Nos sens sont déterminants
Les douze sens : une découverte originale de Rudolf Steiner qui relie la connaissance de soi à la connaissance du monde. Un fondement pour la pédagogie et l’éducation.
En pédagogie et en thérapie on sait bien que le développement de l’enfant est directement lié au développement de ses sens. Si les perceptions profondes et sensibles du jeune enfant (condition préalable à l’apprentissage ultérieur) ont fait l’objet de recherches scientifiques, elles sont rarement prises en compte dans la pratique. Un développement sensoriel déficient durant la petite enfance, nécessite souvent un réapprentissage laborieux plus tard dans la vie. Avec la digitalisation croissante, la carence en expériences sensorielles est exacerbé, ce qui peut avoir des conséquences dévastatrices sur le développement et la vie future. La théorie des sens développée par Rudolf Steiner est d'une grande actualité et constitue un fondement important de la pédagogie et de l'éducation.
Comment un enfant perçoit-il le monde ?
Au début, c’est très flou. Avec ses yeux par exemple, il ne perçoit que le clair-obscur. Au cours des premières semaines, les cellules rétiniennes se développent et l'enfant peut reconnaître les objets. Cela ne concerne pas seulement la vue : tous les organes des sens nécessitent un développement et la période la plus importante pour cela se situe au début de la vie.
Quelques semaines après la naissance, l'enfant révèle déjà des capacités étonnantes : il peut imiter implicitement les expressions faciales des adultes. Si on lui sourit, il sourit en retour. Si les nouveau-nés voient un visage grincheux, ils tordent également les commissures des lèvres. Selon le neurologue Thomas Fuchs, le nouveau-né ne perçoit pas les adultes comme des vis-à-vis, mais plutôt leur mimique qu’il imite avec son corps.
Cette façon de percevoir est en même temps une perception de soi et elle traduit la capacité de l'être humain à interpréter physiquement ce qui se passe dans son environnement grâce à ses perceptions sensorielles. Ce processus est particulièrement important pour le développement moteur et l'acquisition de la marche chez l’être humain. La perception de soi est la condition préalable pour s’ouvrir au monde et pour s’orienter. Le monde et tout ce que les adultes pensent, ressentent et font, « ruisselle » sur l'enfant, car il ne peut pas encore « fixer de limites ». Cependant, à chaque impression, il se forme une petite part de monde intérieur pour se distinguer du monde extérieur. L'enfant apporte d’emblée la capacité de créer une résonance en lui car toutes les perceptions sensorielles résonnent en lui et ce qui permet au sens de soi de se développer progressivement.

....................

Pouvez-vous réécrire sous forme de liste le paragraphe de l'extrait sur les sens de l'enfant qui commence par « Quelques semaines après la naissance », en gardant ses faits principaux ?

LIGNES DE DONNÉES.
....................

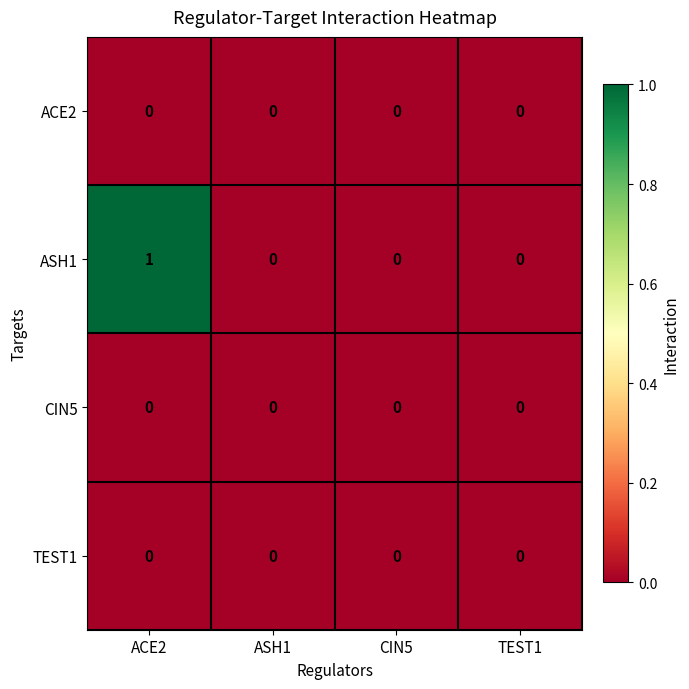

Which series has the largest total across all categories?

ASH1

....................

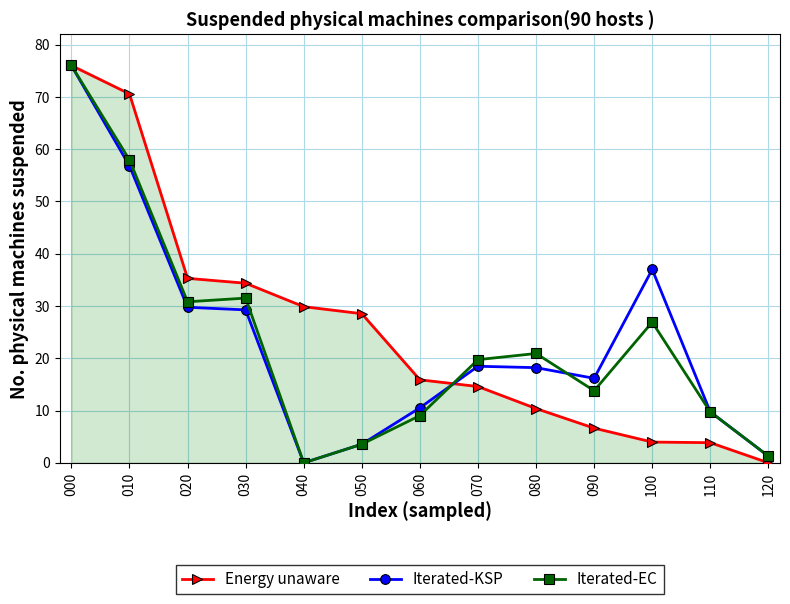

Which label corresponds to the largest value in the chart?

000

....................

TÂCHE ACCOMPLIE.
- Quelques semaines après la naissance, l'enfant montre déjà des capacités étonnantes : il imite implicitement les expressions faciales des adultes.
- S'il voit un sourire, il sourit en retour.
- Devant un visage grincheux, le nouveau-né tord lui aussi les commissures des lèvres.
- Selon le neurologue Thomas Fuchs, le nouveau-né ne perçoit pas les adultes comme des vis-à-vis, mais plutôt leur mimique, qu'il imite avec son corps.